He, however, pointed out that agricultural biotechnology offers the potential to tackle pests, climate issues and enhance food productivity.

“Our strength as a country lies in our ability to optimise our agricultural production to create jobs, create incomes and raise the standard of living of our people. For all this, agricultural biotechnology offers us a golden platform and I think we should grab it with both hands,” he posited.

Represented by his special adviser on agriculture, Mr. Hafiz Muhammed, Gwauna highlighted the role of the media in sensitising and educating the public and farmers on the importance of embracing technology to improve agricultural productivity.

He emphasized the position of the media as strategic in national development, as, without it, understanding and buying into the use of modern and emerging technologies, as well as the efforts of the government to enhance the living standard of the people will be in vain.

He assured the organisers of the event of the state government’s support and buy-in for the technology to ensure farmers’ access to improved seeds.

Earlier in her remarks, the permanent secretary, Ministry of Science, Technology and Innovation, Kano State, Dr. Binta Umar Bala applauded OFAB Nigeria for its relentless efforts in advocating for a food-secure Nigeria.

Bala said she was happy to see stakeholders coming together in collaboration for the betterment of the country and the advancement of the country’s agricultural system and food production. She further emplored the media to gain useful knowledge and information that they can apply in their profession for the advancement and progress of the nation.

In her overview of the biotech programme in Nigeria, the country coordinator, OFAB Nigeria, Dr. Rose Gidado, gave a precise definition of biotechnology; how it encompasses all aspects of science and its impact on the nation, its application in agriculture (especially), health, industry and environment.
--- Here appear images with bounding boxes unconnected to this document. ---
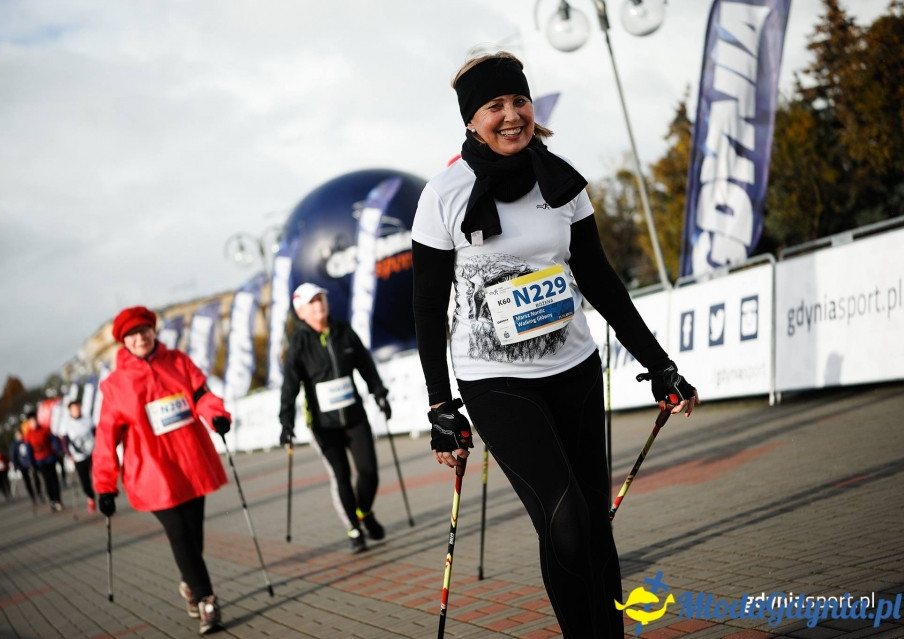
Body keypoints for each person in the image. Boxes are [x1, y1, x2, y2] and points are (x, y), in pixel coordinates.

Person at [411, 51, 700, 637]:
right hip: (495, 381)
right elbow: (426, 308)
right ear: (471, 120)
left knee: (594, 522)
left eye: (519, 101)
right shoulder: (443, 195)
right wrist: (441, 405)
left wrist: (659, 365)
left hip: (574, 367)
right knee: (564, 518)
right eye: (495, 106)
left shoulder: (562, 181)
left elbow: (601, 281)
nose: (511, 115)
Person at [92, 305, 231, 635]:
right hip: (152, 472)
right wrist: (105, 485)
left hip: (191, 462)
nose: (140, 338)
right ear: (123, 341)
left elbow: (201, 395)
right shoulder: (116, 385)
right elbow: (106, 436)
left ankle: (189, 583)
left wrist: (216, 416)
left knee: (193, 533)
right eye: (132, 335)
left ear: (153, 331)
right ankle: (206, 601)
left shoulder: (178, 362)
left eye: (144, 330)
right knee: (179, 532)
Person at [279, 282, 392, 553]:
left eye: (321, 299)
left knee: (369, 472)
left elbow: (365, 365)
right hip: (323, 425)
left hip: (354, 417)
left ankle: (364, 512)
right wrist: (286, 421)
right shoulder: (298, 343)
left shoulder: (344, 331)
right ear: (301, 311)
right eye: (312, 302)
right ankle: (354, 531)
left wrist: (379, 393)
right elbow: (290, 386)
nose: (319, 305)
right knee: (341, 476)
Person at [59, 399, 96, 512]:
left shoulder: (87, 419)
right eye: (73, 408)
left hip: (92, 452)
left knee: (96, 475)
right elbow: (65, 442)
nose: (76, 410)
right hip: (78, 457)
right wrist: (69, 454)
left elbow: (95, 432)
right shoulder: (67, 424)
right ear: (70, 410)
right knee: (85, 480)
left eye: (78, 407)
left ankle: (102, 494)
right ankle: (90, 497)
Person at [25, 409, 64, 511]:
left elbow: (54, 441)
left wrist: (58, 450)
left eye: (34, 420)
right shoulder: (29, 435)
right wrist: (31, 463)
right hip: (40, 462)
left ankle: (58, 499)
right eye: (31, 421)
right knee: (47, 481)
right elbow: (29, 451)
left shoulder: (45, 429)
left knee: (55, 480)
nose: (33, 423)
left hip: (50, 458)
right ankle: (52, 500)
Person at [10, 428, 43, 504]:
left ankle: (39, 492)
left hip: (31, 463)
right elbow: (13, 456)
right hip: (22, 466)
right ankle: (32, 496)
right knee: (27, 481)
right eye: (18, 435)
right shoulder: (14, 445)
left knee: (35, 478)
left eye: (20, 434)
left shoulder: (26, 441)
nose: (20, 436)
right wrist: (15, 465)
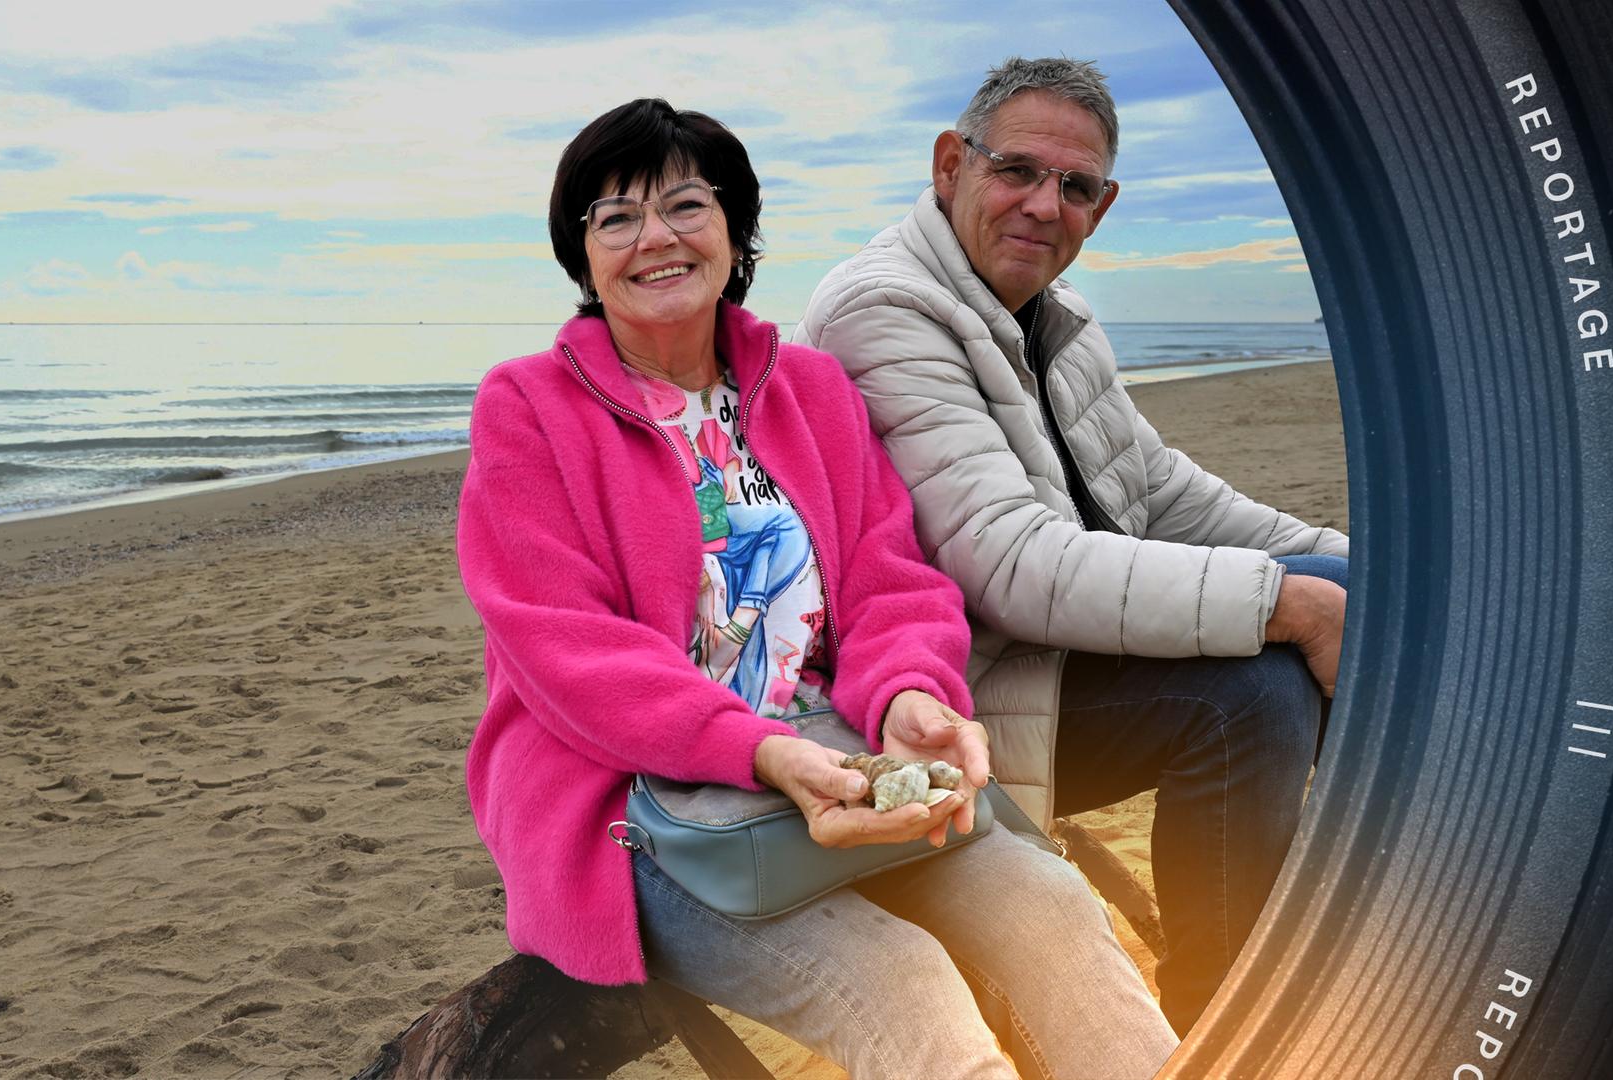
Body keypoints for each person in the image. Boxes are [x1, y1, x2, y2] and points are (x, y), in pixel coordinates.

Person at [458, 97, 1177, 1079]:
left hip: (840, 762)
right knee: (902, 986)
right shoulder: (527, 406)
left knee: (1053, 908)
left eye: (685, 206)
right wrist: (758, 751)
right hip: (645, 804)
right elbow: (564, 644)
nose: (655, 237)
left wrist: (910, 695)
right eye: (616, 217)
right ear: (582, 255)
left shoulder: (811, 389)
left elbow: (891, 583)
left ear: (735, 231)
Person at [795, 57, 1351, 1035]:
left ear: (1103, 205)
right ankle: (1229, 1019)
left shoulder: (1060, 319)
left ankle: (1407, 913)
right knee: (1253, 690)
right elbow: (1009, 565)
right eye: (1016, 170)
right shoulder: (879, 313)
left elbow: (1162, 495)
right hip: (940, 714)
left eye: (1076, 186)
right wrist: (1289, 602)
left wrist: (1353, 567)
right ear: (950, 166)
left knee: (1353, 592)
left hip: (1046, 661)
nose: (1044, 205)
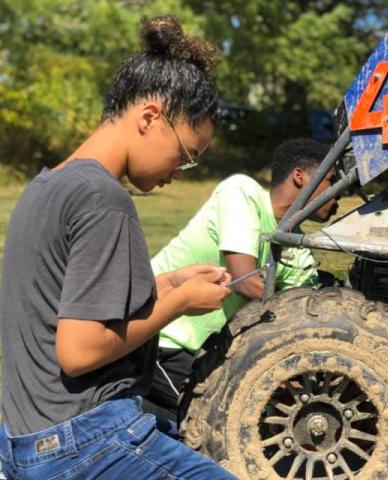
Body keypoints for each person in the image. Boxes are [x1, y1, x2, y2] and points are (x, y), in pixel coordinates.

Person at [0, 16, 239, 479]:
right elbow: (80, 350)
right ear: (151, 117)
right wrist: (178, 303)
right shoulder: (104, 199)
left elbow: (64, 300)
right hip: (81, 440)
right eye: (187, 155)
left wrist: (171, 282)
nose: (178, 172)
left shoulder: (47, 185)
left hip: (22, 436)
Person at [143, 138, 339, 421]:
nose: (338, 196)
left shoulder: (298, 247)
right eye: (332, 180)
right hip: (164, 339)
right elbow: (244, 280)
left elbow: (300, 319)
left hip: (208, 352)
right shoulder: (241, 193)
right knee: (212, 422)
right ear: (300, 176)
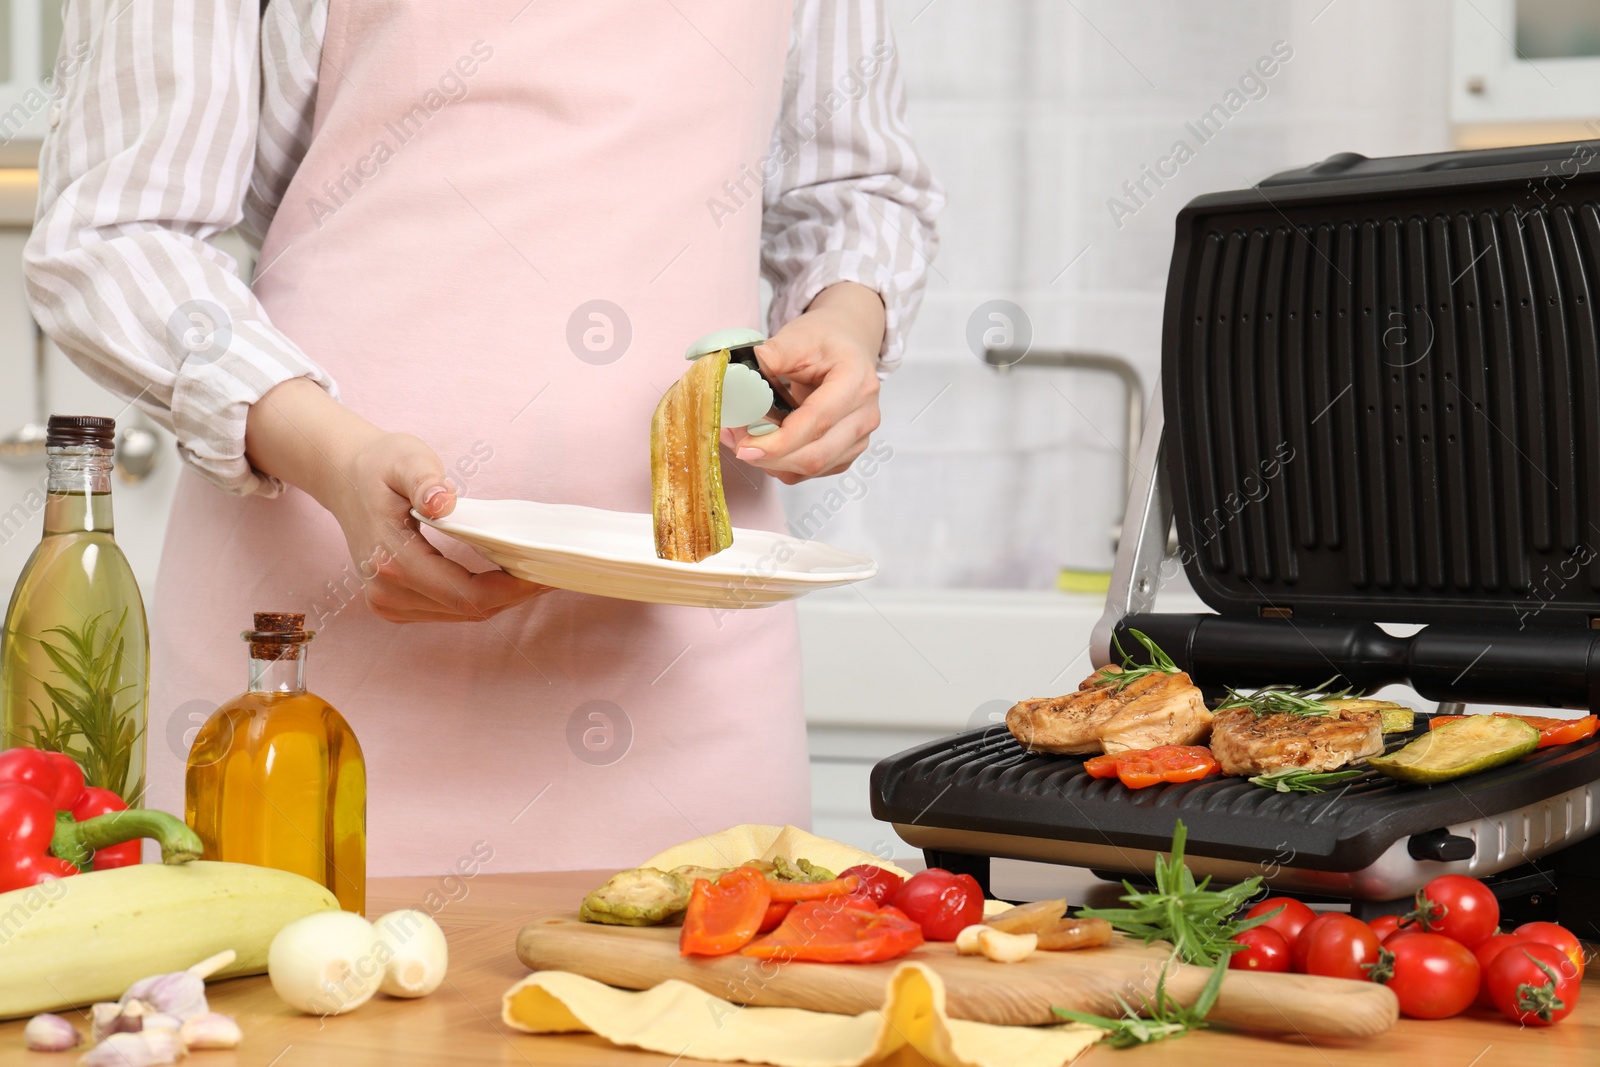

She said the worry of feeding the nation’s ever-growing population and generating sustainable income and development in the country has become the crux of discussions.

Also, she outlined the impacts of biotech crops to include increase in crop productivity, alleviation of poverty and hunger, conservation of biodiversity and reduction of CO2 emissions.

She further emphasised the importance of GM crops – TELA maize, NUE rice, cassava-VIRCA Plus, African biofortified sorghum (ABS), herbicide-tolerant (HT) soybean, pod borer-resistant (PBR) cowpea and Bt cotton which are being developed in Nigeria.

She concluded by hailing biotechnology for providing the nation with tools for increased grain yields in ways compatible with both human and environmental welfare.